One of the hazards of my line of work is Too Many Good Books, one of many reasons I love my job. My boss’s latest recommendation is Mindset: The New Psychology of Success by Carol Dweck. The topic is, essentially, how to view yourself and the world in a way that generates success.
Dweck distinguishes between two paradigms, a fixed mindset and a growth mindset.
If you have the fixed mindset, you believe that your talents and abilities are set in stone—either you have them or you don’t. You must prove yourself over and over, trying to look smart and talented at all costs. This is the path of stagnation. If you have a growth mindset, however, you know that talents can be developed and that great abilities are built over time. This is the path of opportunity—and success.
One of my favorite examples was from the very beginning of the book. Dweck was studying how people deal with failure by giving kids puzzles to solve. As the puzzles grew harder, the kids reacted in a variety of ways. And a couple of them said things like, “I love a challenge!” Or, “You know, I was hoping this would be informative!” Dweck was flabbergasted:
What’s wrong with them? I wondered. I always thought you coped with failure or you didn’t cope with failure. I never thought anyone loved failure. Were these alien children or were they on to something?
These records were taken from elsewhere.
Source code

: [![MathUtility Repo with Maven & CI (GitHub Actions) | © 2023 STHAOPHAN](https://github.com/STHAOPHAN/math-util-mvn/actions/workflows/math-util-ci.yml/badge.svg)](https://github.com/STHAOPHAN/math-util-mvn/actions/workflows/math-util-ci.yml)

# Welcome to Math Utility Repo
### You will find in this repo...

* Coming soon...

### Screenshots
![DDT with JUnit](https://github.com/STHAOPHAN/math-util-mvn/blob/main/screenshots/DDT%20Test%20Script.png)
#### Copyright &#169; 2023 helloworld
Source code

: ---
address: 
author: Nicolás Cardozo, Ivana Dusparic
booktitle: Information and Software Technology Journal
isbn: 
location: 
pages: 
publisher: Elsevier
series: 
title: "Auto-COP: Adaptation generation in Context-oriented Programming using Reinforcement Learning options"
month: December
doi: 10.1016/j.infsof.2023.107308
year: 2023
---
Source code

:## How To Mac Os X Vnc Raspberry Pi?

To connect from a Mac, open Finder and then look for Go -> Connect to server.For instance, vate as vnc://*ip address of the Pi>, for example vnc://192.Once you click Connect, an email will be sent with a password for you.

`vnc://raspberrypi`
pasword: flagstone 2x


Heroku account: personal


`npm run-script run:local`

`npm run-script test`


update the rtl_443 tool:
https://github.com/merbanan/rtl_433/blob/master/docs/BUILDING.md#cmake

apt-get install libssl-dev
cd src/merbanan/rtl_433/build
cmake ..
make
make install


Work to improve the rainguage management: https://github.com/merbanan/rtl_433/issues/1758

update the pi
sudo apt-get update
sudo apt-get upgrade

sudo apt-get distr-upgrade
Spoiler: they were on to something.
Because their focus was on learning from the puzzles, they were willing to do hard work—that fed into how they saw themselves, that was part of what they expected they’d have to do. It wasn’t scary and it didn’t hurt their confidence. Failure was the first step and an expected part of things, not a statement on their inherent worth or abilities.
On the other hand, the kids who thought that intelligence was a fixed factor felt threatened by their failures. If they couldn’t figure out these puzzles, then maybe they weren’t smart after all, and that was a terrifying thought. So they’d make excuses, blame factors outside their control, and give only a half-hearted effort. Anything was less scary than the thought that they couldn’t succeed even if they really tried. If they really tried and failed, then that meant that they were failures, and they’d never be good enough. That fear and hopelessness, predictably enough, led to more failure.
As Malcolm Gladwell put it,
After [the kids] were finished, one group was praised for its effort and another group was praised for its intelligence. Those praised for their intelligence were reluctant to tackle difficult tasks, and their performance on subsequent tests soon began to suffer. …They begin to define themselves by that description, and when times get tough and that self-image is threatened they have difficulty with the consequences.
The book uses examples from business, sports, the arts, and science to show how a fixed mindset creates limitations, and how a growth mindset allows our failures to be a stepping-stone to future success.
The thing is, the fixed vs. growth mindset affects more than just our intelligence and our jobs. It affects our relationships in business, family, friendships, and romance. It affects our satisfaction with life in general. And, I think, it affects our spiritual lives. In the Orthodox mindset, salvation is a process. Theosis, right? We are being saved. We are becoming. Our struggles are a good thing, because they’re opportunities. It takes a lot of grace, and a lot of hard work, and a lot of picking ourselves up when we fall. That’s the growth mindset, right there.
I was fascinated by the book’s section on relationships.
When people with a fixed mindset talk about their conflict, they assign blame. Sometimes they blame themselves, but often they blame their partner. And they assign blame to a trait—a character flaw.
But it doesn’t end there. When people blame their partner’s personality for the problem, they feel anger and disgust toward them.
And it barrels on: Since the problem comes from fixed traits, it can’t be solved.
So, if your partner cuts you off when you’re telling a story, they are self-absorbed. Or if they don’t do their share of the chores, they are messy. And that’s it, end of story, you can live with it (begrudgingly) or break up and try to find someone less annoying.
Contrariwise, couples with a growth mindset aren’t threatened by their conflicts. They’re just problems to fix, no big deal—it’s an opportunity. Your partner cuts you off? Huh, maybe if you sit down together to look at communication styles, you can discover a way for you both to feel heard and valued. The dishes are piling up? OK, time to figure out A) what you consider a clean house and B) how you want to accomplish that together. Cool, it’s skill-building time!
It’s not easy, but it is a more pleasant way to experience the world.
The book itself feels a little repetitive, and the anecdata can be a bit much at times. Still, I’d recommend it—there’s more nuance in growth vs. fixed mindsets than in the old advice to “just work hard.” And the thing about mindsets is that they aren’t set things. Most of us have fixed mindsets in some areas, but we aren’t stuck with them. There’s a lot of freedom in that thought.